Supplied material -
※ ※ ※

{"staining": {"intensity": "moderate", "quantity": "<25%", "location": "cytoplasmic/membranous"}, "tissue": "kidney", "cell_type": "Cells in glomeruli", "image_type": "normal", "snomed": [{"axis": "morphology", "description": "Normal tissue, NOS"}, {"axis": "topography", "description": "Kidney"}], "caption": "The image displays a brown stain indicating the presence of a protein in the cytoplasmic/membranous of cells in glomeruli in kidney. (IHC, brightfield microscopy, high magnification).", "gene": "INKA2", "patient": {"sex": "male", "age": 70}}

※ ※ ※

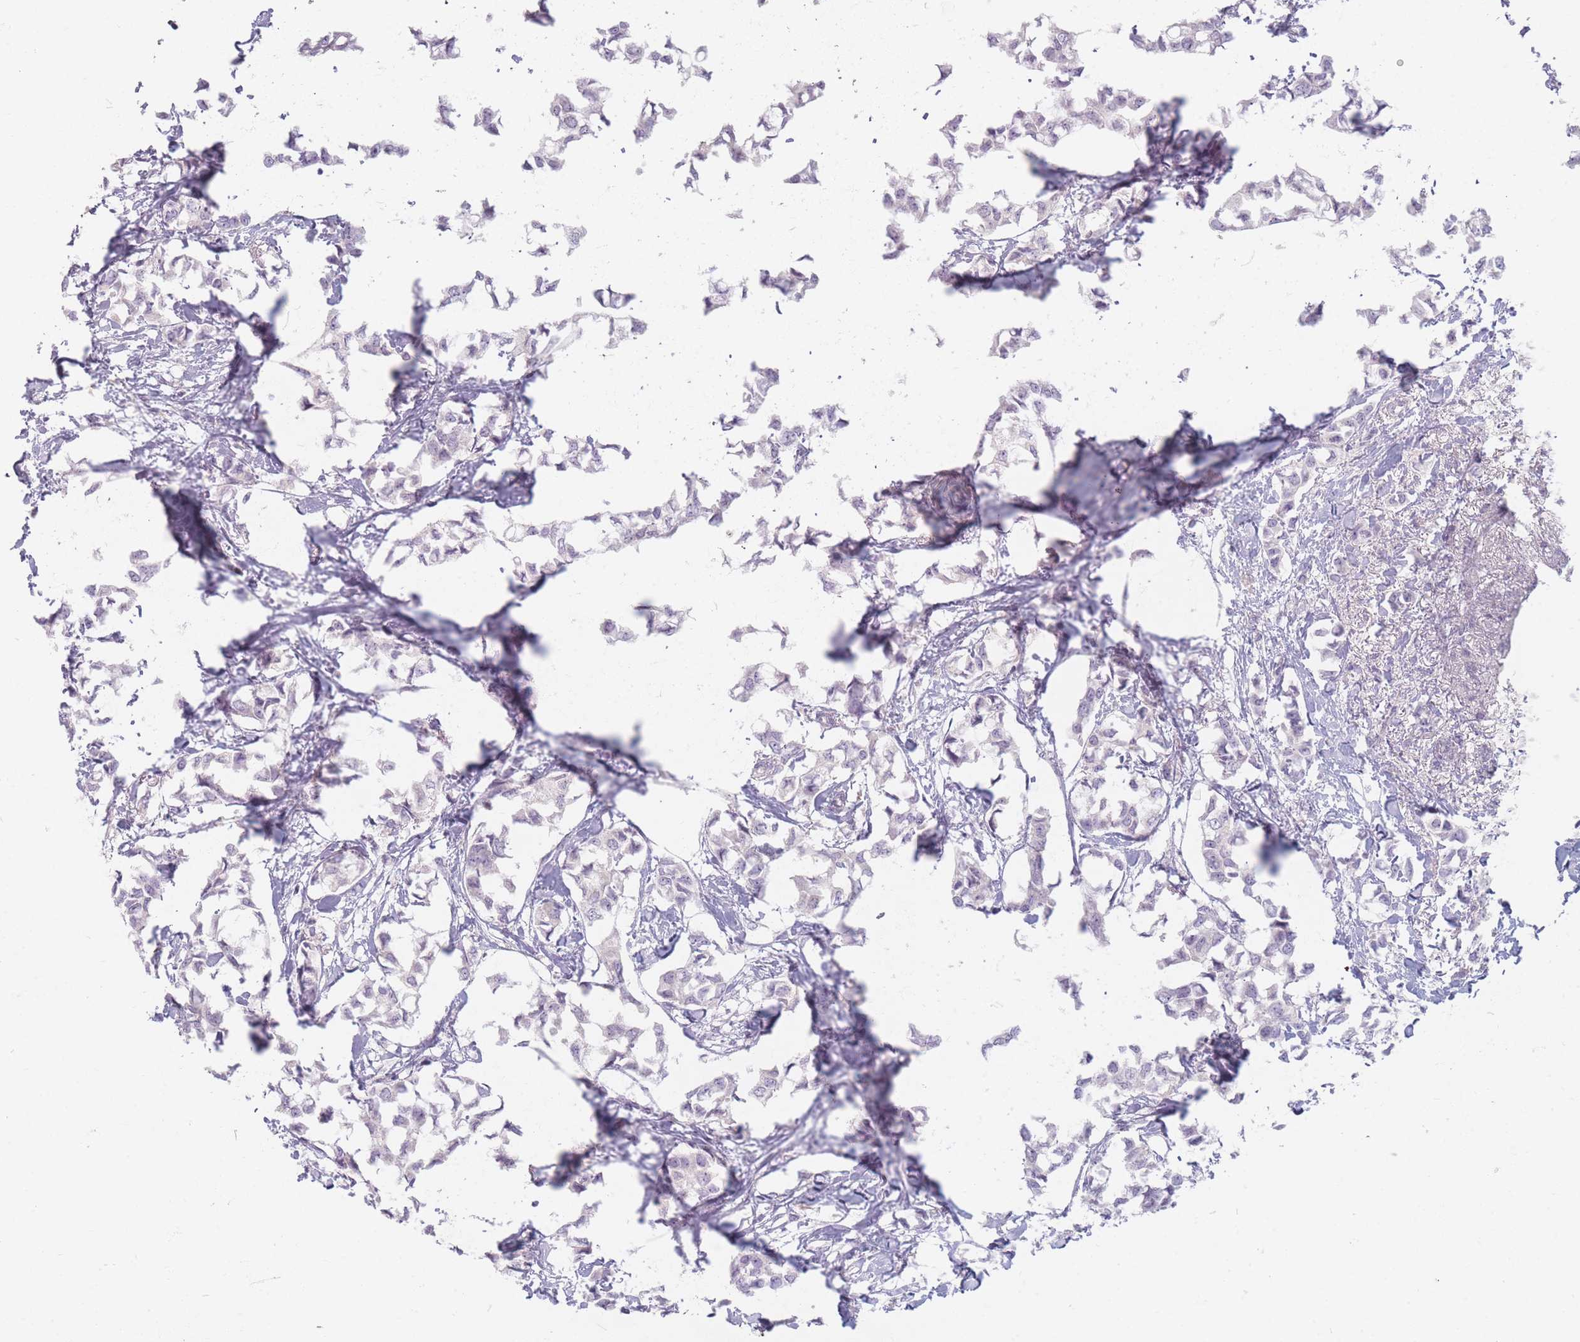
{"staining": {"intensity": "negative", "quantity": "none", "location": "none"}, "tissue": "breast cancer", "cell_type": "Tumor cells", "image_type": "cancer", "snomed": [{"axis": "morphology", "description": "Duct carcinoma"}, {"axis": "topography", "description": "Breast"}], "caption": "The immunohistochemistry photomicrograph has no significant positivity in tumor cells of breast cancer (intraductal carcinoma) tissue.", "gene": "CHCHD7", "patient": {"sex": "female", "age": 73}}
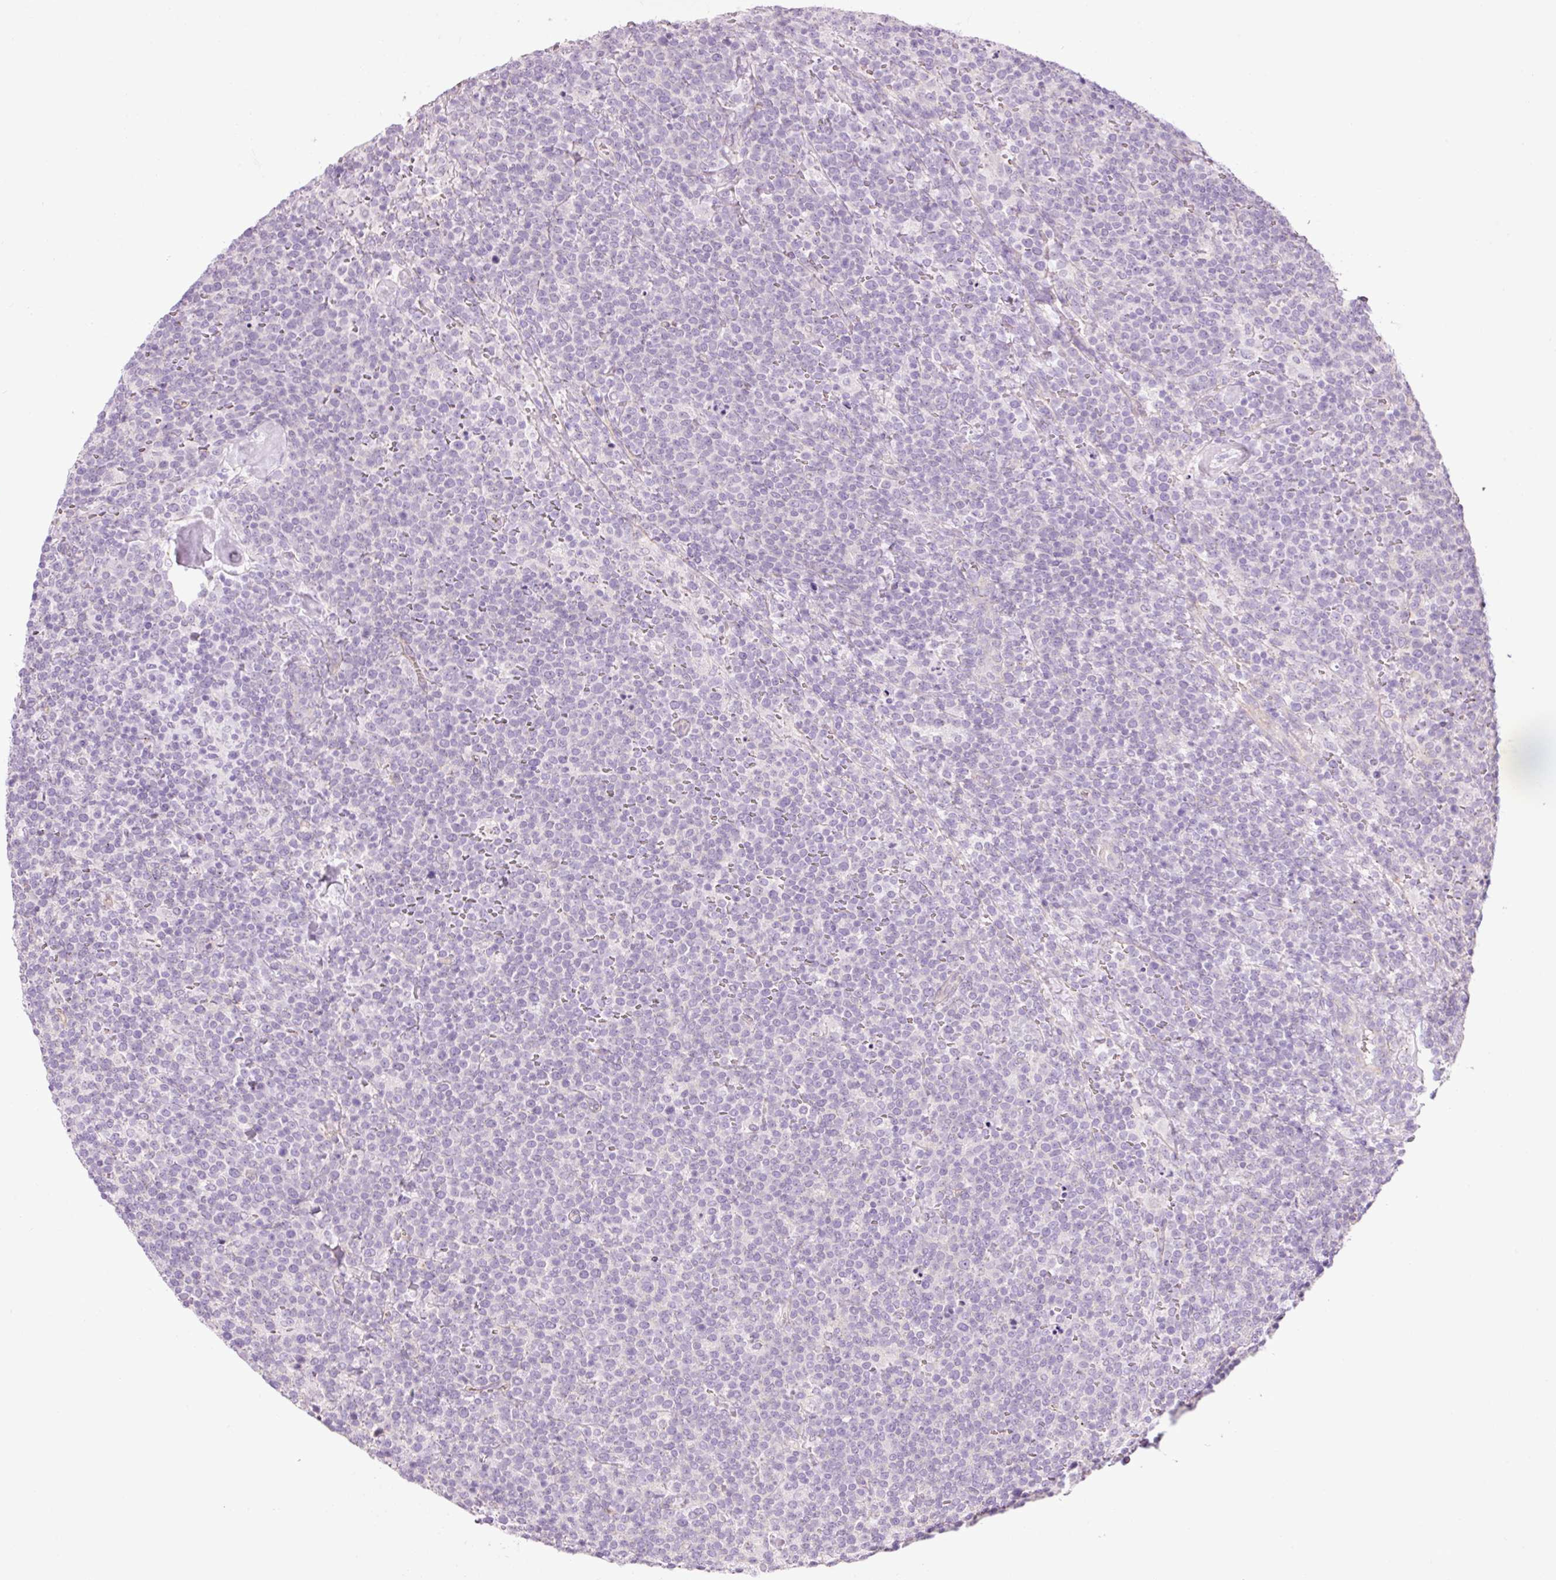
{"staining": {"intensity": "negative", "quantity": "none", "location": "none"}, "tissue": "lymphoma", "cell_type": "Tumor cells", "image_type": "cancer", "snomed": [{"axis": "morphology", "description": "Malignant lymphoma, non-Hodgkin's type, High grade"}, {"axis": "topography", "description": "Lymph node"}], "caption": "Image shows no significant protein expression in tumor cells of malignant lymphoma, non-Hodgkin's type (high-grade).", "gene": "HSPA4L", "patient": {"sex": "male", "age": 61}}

※ ※ ※

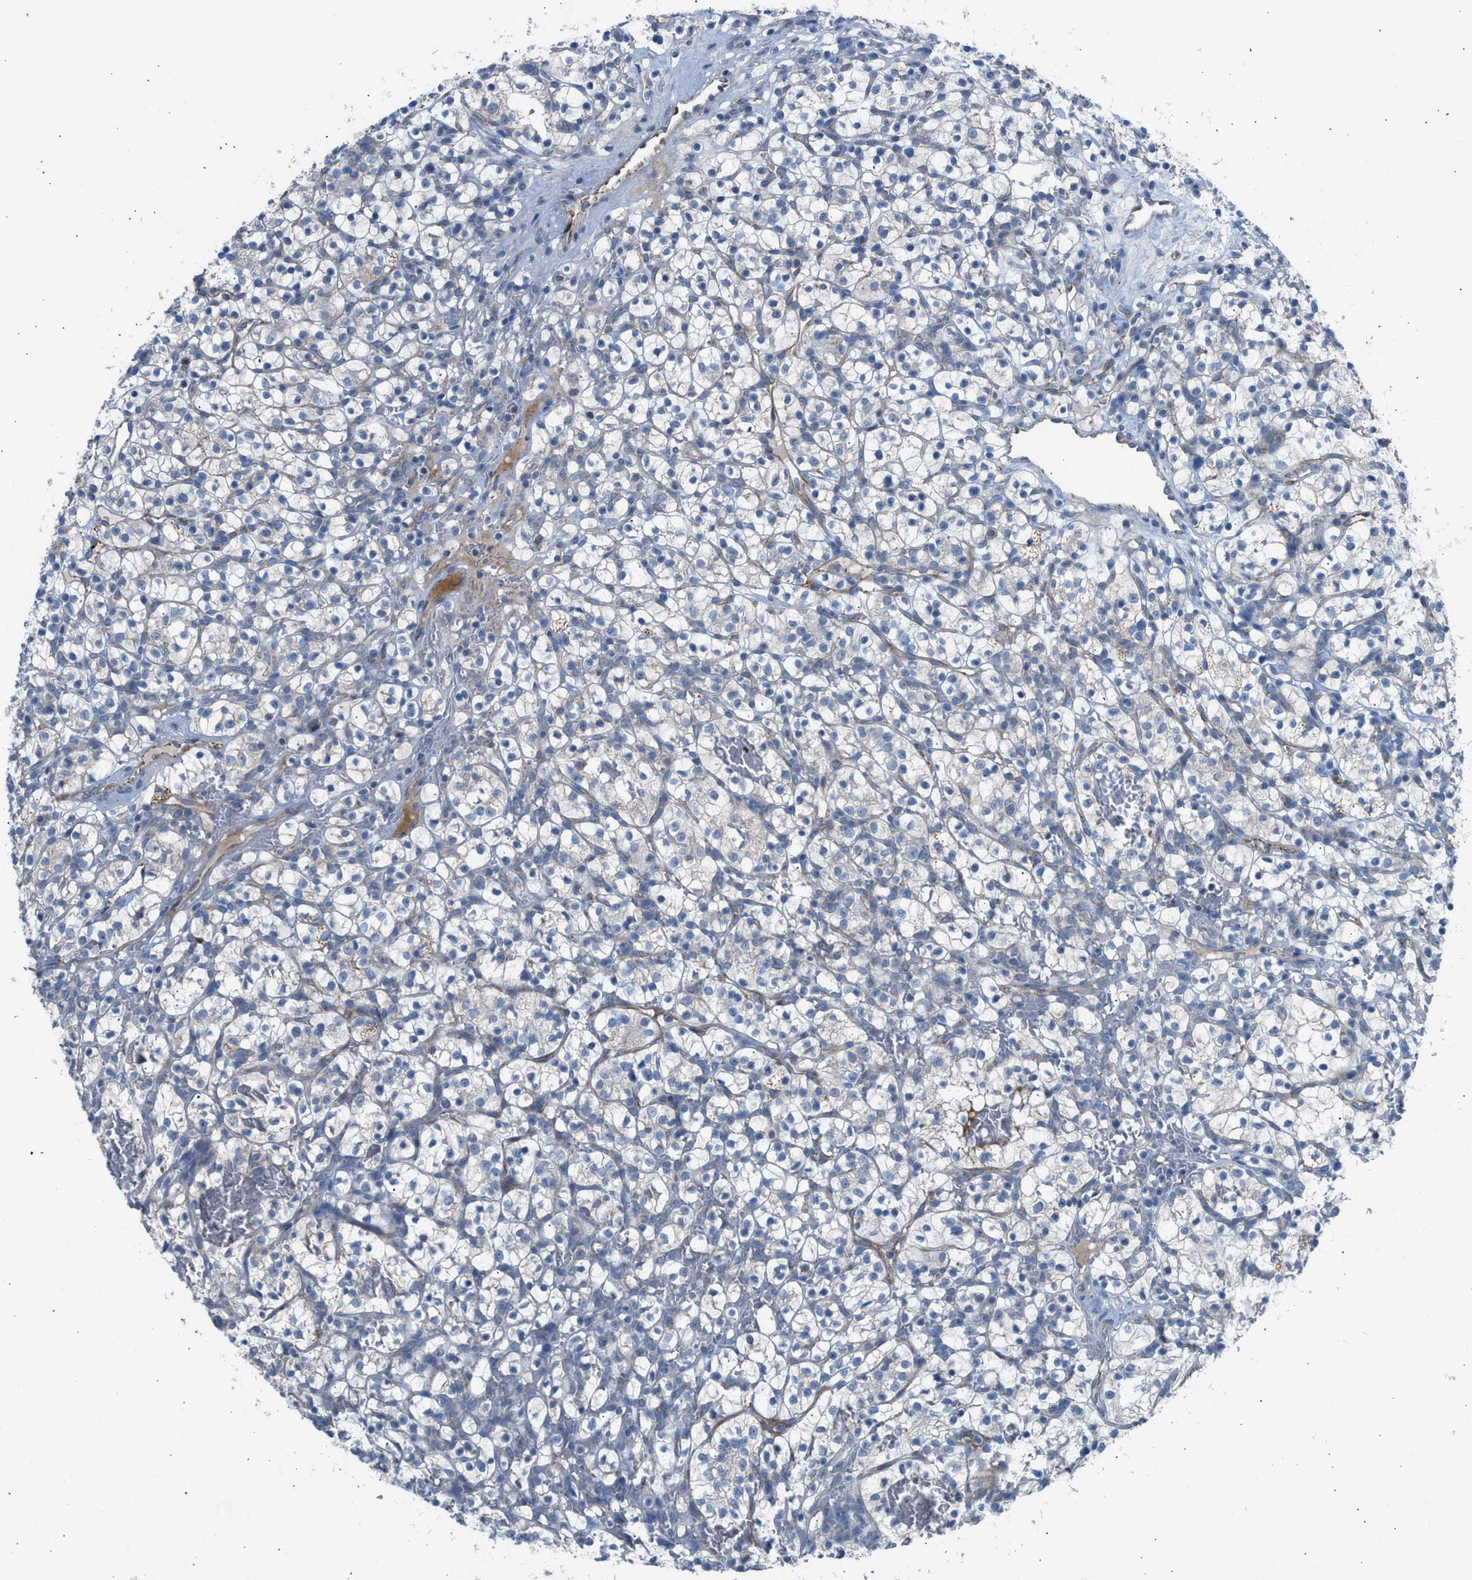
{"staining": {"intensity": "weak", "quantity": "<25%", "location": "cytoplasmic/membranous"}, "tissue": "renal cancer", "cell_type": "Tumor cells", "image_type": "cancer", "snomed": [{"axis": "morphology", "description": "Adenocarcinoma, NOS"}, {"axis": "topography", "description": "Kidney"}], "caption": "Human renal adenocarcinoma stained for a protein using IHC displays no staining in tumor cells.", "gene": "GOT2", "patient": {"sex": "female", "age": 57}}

※ ※ ※

Your objective -
Going by the entries above, repeat exactly the lines that start at the line with "immunohistochemistry photomicrograph has" and go on through the line with "non-Hodgkin's type, High". Pictures are not part of the copy.

Exercise result -
{"staining": {"intensity": "negative", "quantity": "none", "location": "none"}, "tissue": "breast cancer", "cell_type": "Tumor cells", "image_type": "cancer", "snomed": [{"axis": "morphology", "description": "Duct carcinoma"}, {"axis": "topography", "description": "Breast"}], "caption": "The immunohistochemistry photomicrograph has no significant positivity in tumor cells of breast cancer (intraductal carcinoma) tissue.", "gene": "CHCHD7", "patient": {"sex": "female", "age": 73}}
{"staining": {"intensity": "negative", "quantity": "none", "location": "none"}, "tissue": "lymphoma", "cell_type": "Tumor cells", "image_type": "cancer", "snomed": [{"axis": "morphology", "description": "Malignant lymphoma, non-Hodgkin's type, High grade"}, {"axis": "topography", "description": "Lymph node"}], "caption": "Image shows no significant protein expression in tumor cells of malignant lymphoma, non-Hodgkin's type (high-grade).", "gene": "HSPA4L", "patient": {"sex": "male", "age": 61}}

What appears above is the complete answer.